С юга не шлют, с востока не шлют,
С запада ветер один лишь мчится, воя,
А братья все не едут ни сушей, ни водою,
И стала их сестра совсем седою.
 
   Сегодня ей не довелось узнать об их судьбе. Сын заснул раньше, чем жена допела песню до конца.
32
   Анкудинов прибыл в Cтокгольм поздним летом 1651 года. Вскоре он был принят канцлером Акселем Оксеншерной и вручил ему оба послания Дьердя Ракоци – настоящее, с предложением союза против поляков, и поддельное, в котором князь Шуйский рекомендовался как человек, своими талантами могущий принести пользу шведской короне. Ни то ни другое Оксеншерну не заинтересовало. Он, однако, понимал, что претендент на московский престол пригодится ему в дипломатической игре с Москвой, и согласился представить его королеве.
   Латынь второго письма оставляла желать лучшего, что шведы снисходительно списали на трансильванское невежество, естественное для такого захолустья. Впрочем, сами они тоже не могли похвалиться избытком образованных людей. Их зазывали сюда со всей Европы, соблазняя деньгами и пожалованием дворянства, но охотников находилось немного. Еще свежа была память о Рене Декарте, полтора года назад приехавшем из Парижа в Стокгольм по приглашению королевы Кристины Августы. Под его руководством она пожелала изучать философию и с такой страстью отдалась этим урокам, что даже зимой, когда северные ночи растягиваются на полсуток и солнце выплывает из морозного тумана едва ли не к обед у, если показывается вообще, Декарту предписывалось являться во дворец к пяти часам утра, чтобы его ученица имела свежую голову для занятий. С постели он вставал на час раньше. За ним присылали карету, но в карете было так же холодно, как на улице. Мороз, вьюга, пронизывающий ветер с моря влияли на это расписание не более чем на распорядок церковных служб или на время побудки в военном лагере.
   Единственное дитя великого воителя Густава Адольфа, Кристина Августа с детства воспитывалась как мальчик, ее тело было закалено гимнастикой, верховой ездой, купаниями в ледяной воде. Декарт подобной закалкой не обладал. В лютую январскую стужу, страшась опоздать к началу урока, он подхватил воспаление легких и на девятый день умер, перед смертью написав ученице письмо о сущности любви. Юную королеву волновал этот предмет, еще не постигнутый ею на практике. Впоследствии она не раз касалась его в разговорах с Анкудиновым.

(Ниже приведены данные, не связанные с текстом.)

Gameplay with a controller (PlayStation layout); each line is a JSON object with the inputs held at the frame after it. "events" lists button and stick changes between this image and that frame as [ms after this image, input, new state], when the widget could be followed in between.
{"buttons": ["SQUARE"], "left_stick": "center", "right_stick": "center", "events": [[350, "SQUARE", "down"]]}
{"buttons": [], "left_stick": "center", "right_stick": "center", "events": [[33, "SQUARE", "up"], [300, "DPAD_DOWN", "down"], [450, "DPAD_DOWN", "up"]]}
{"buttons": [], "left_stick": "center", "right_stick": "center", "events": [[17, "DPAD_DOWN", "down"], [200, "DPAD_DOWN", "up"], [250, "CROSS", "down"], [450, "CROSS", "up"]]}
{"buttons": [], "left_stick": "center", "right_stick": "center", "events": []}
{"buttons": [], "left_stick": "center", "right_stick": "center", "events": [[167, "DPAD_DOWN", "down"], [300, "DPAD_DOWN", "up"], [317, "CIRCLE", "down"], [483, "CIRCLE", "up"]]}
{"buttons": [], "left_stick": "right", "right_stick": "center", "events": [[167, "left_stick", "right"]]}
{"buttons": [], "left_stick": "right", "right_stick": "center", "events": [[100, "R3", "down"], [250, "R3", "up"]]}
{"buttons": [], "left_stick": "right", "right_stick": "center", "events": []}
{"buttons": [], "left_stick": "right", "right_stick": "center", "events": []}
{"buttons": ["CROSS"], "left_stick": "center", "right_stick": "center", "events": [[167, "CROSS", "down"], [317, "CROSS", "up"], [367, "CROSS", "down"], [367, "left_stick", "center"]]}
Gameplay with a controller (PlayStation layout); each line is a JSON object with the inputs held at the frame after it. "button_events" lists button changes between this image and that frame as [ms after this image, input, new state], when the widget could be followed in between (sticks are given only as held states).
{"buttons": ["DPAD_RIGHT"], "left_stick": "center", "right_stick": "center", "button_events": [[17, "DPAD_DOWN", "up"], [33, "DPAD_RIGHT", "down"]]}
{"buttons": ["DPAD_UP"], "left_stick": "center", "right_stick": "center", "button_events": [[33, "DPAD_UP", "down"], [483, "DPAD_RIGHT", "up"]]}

   На первой аудиенции ему предложено было рассказать о себе. Он рассказал про отца, про наместничество в Перми Великой, про поход на Крым и турецкую тюрьму, откуда его вывел ангел Господень, но умолчал о жизни в Ватикане. Шведы придерживались лютеранского учения, поэтому Анкудинов опять изменил свою легенду. Якобы еще в Стамбуле, услышав о мудрой северной Зенобии, он решил искать у нее покровительства и прямиком из Турции, через Трансильванию и Польшу, направился в Стокгольм. Князь Ракоци и польский король звали его поступить к ним на службу, но он не захотел.
   «Почему же, – спросила Кристина Августа, – вы не пожелали служить нашему брату, королю Яну Казимиру?»
   «Потому что вы, ваше величество, – отвечал Анкудинов, – людьми правите по Божьему изволению, а он – по многомятежному человеческому хотению. Вы ими самодержавно владеете, а он им лишь устроение дает, да и то его не слушают. В вашем риксдаге окна все целы, а в польском сейме шляхта промеж себя дерется, иной раз и саблями, стекла побиты вконец, новые вставить никого не докличешься, и то все у них зовется Речь Посполита, сиречь республика».
   Королева слушала с большим вниманием. Странный московит, разительно не похожий на своих соплеменников, пробудил ее любопытство. Она распорядилась поселить его на постоялом дворе в центре столицы, положить достойное содержание и приставить толмача для обучения шведскому языку. Через несколько дней была назначена вторая аудиенция, частная.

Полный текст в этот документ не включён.